Stored data:
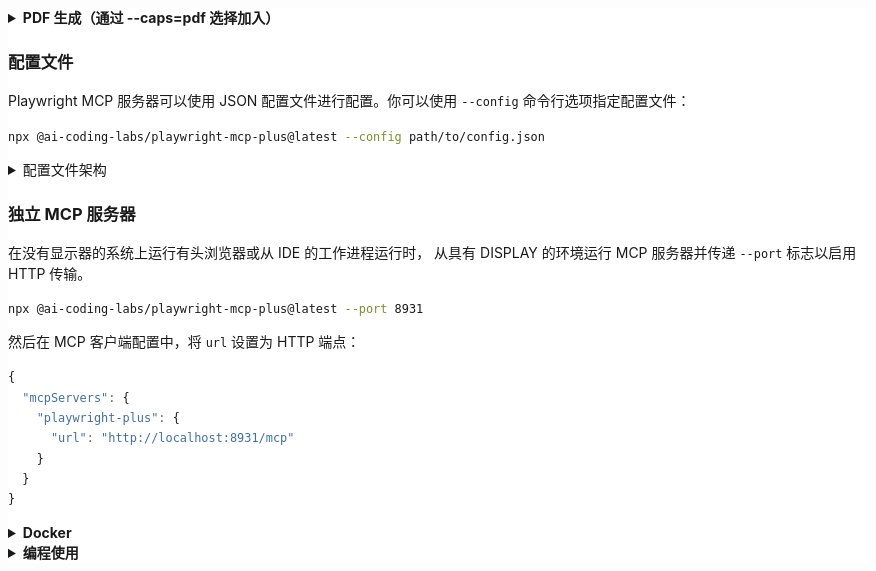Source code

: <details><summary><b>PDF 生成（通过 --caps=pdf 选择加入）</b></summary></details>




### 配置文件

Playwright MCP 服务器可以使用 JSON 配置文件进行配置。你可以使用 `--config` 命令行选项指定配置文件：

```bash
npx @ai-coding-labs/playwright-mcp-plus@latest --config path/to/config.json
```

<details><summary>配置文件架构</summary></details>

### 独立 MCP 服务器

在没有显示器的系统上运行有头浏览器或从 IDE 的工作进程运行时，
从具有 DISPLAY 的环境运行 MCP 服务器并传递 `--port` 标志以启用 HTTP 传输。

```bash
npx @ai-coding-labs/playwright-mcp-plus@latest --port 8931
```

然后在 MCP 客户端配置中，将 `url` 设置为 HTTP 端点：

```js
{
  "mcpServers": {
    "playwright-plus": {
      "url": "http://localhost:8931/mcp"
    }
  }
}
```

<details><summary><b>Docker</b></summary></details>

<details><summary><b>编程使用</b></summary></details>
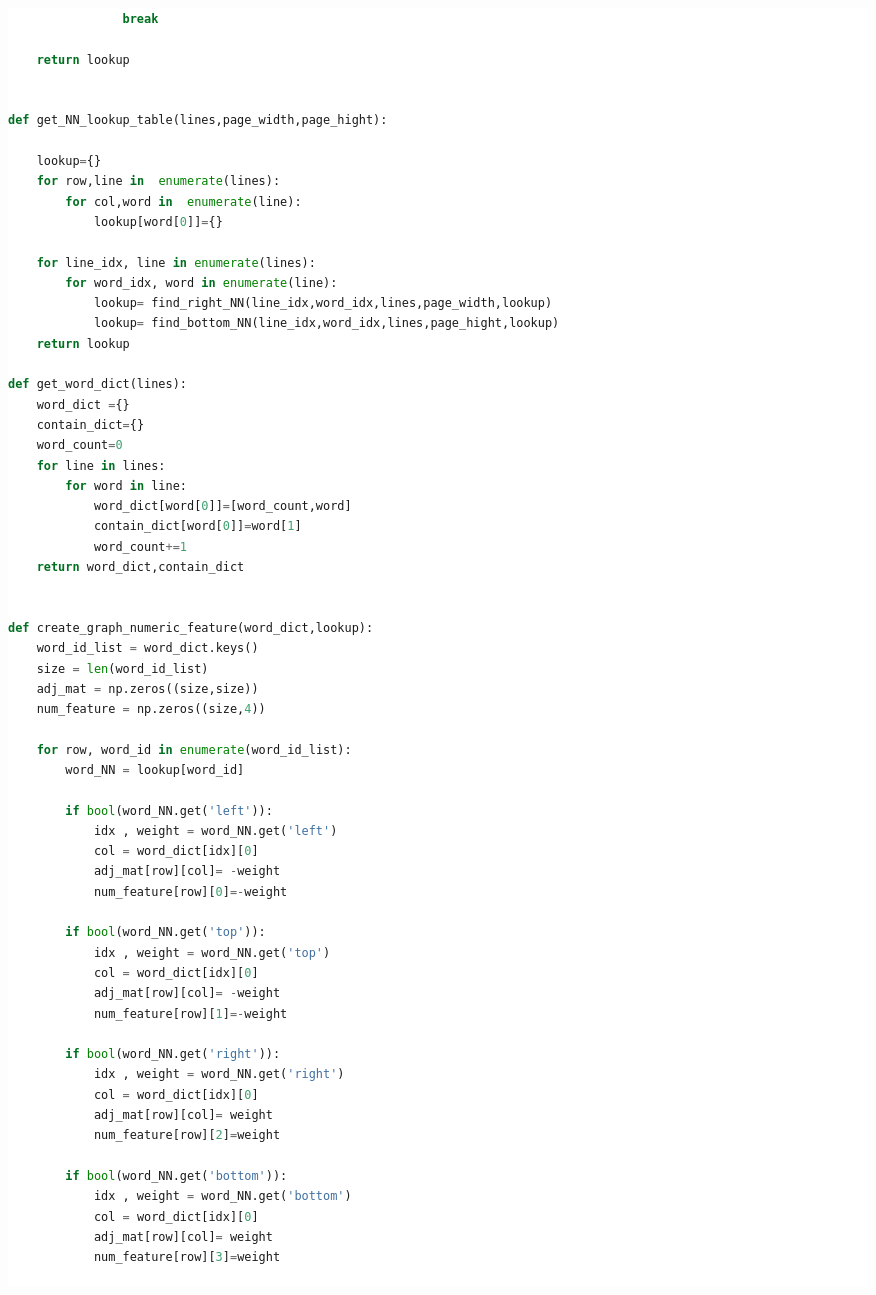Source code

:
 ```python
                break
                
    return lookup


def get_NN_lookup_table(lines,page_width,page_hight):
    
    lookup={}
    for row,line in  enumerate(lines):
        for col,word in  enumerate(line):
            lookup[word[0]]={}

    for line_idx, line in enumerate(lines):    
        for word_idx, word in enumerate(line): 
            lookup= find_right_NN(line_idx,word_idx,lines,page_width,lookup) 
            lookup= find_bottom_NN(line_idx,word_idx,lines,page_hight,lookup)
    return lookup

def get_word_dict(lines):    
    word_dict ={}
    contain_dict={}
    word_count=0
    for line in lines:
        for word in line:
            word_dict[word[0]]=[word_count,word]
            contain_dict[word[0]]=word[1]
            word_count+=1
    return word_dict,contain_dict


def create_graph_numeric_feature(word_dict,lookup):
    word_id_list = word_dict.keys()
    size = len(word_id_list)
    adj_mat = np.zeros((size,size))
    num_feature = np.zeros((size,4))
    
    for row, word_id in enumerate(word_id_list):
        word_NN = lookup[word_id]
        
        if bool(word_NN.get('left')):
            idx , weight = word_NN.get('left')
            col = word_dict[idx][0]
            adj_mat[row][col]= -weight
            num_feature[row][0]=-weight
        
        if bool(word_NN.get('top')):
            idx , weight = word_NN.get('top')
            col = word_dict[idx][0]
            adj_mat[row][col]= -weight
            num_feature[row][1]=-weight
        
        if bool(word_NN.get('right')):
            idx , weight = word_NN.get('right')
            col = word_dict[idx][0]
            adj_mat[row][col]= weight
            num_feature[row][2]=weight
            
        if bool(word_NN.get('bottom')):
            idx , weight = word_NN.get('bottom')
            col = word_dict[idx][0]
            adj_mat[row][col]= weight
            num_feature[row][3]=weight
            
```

...

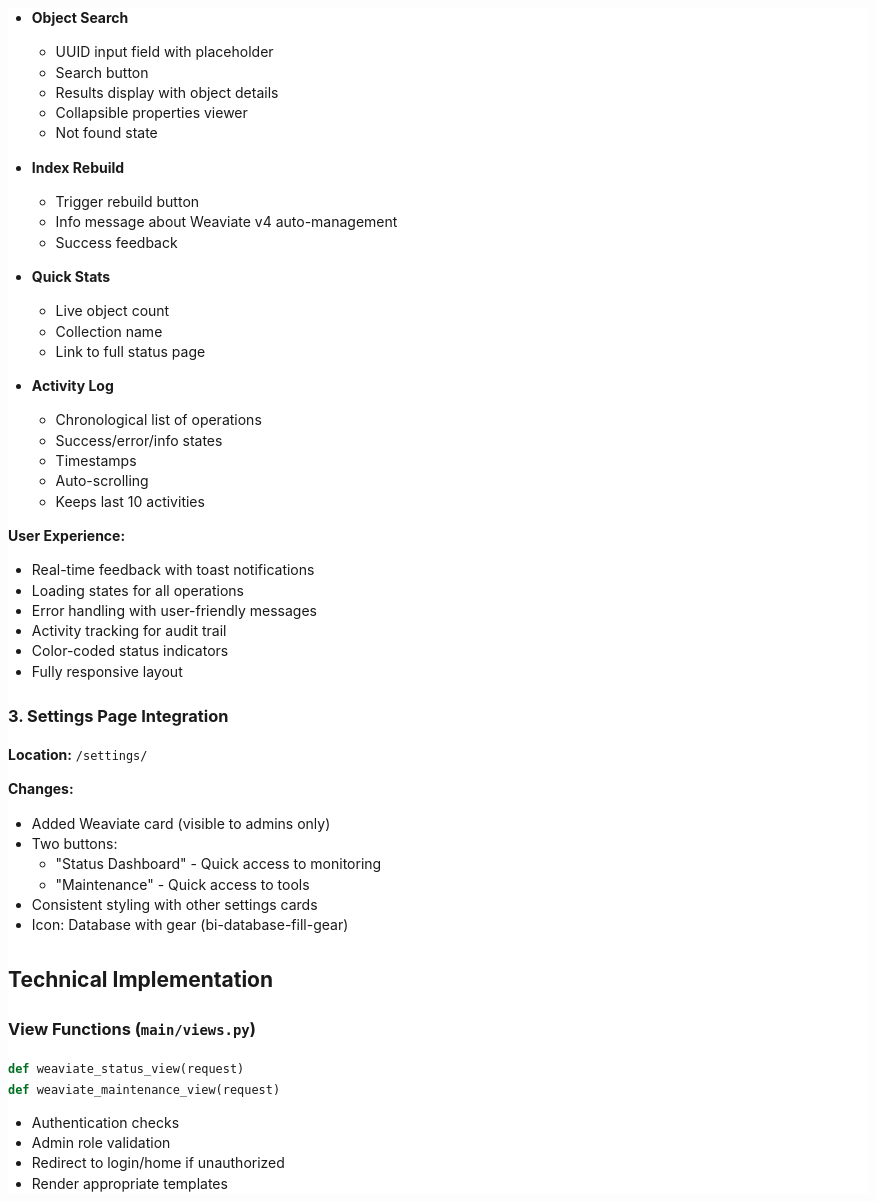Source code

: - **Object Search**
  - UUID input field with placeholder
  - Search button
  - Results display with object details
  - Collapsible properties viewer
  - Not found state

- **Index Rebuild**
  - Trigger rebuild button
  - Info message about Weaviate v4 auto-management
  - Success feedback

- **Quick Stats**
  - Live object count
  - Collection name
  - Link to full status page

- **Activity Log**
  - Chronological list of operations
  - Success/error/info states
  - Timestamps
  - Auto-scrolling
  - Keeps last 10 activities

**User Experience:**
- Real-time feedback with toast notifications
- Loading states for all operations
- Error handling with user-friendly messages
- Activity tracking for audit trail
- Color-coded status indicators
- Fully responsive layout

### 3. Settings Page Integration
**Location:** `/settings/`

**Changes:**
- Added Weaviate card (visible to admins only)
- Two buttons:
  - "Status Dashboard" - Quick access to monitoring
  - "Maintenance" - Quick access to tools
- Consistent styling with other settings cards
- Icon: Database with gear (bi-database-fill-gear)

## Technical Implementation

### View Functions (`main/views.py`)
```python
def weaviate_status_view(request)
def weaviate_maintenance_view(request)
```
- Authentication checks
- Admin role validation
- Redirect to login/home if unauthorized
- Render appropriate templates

Directions: All that should be written out is the stretch of lines above between the one holding "- Timestamps" and the one holding "- Render appropriate templates", inclusive, exactly as given.

Response area:
  - Timestamps
  - Auto-scrolling
  - Keeps last 10 activities

**User Experience:**
- Real-time feedback with toast notifications
- Loading states for all operations
- Error handling with user-friendly messages
- Activity tracking for audit trail
- Color-coded status indicators
- Fully responsive layout

### 3. Settings Page Integration
**Location:** `/settings/`

**Changes:**
- Added Weaviate card (visible to admins only)
- Two buttons:
  - "Status Dashboard" - Quick access to monitoring
  - "Maintenance" - Quick access to tools
- Consistent styling with other settings cards
- Icon: Database with gear (bi-database-fill-gear)

## Technical Implementation

### View Functions (`main/views.py`)
```python
def weaviate_status_view(request)
def weaviate_maintenance_view(request)
```
- Authentication checks
- Admin role validation
- Redirect to login/home if unauthorized
- Render appropriate templates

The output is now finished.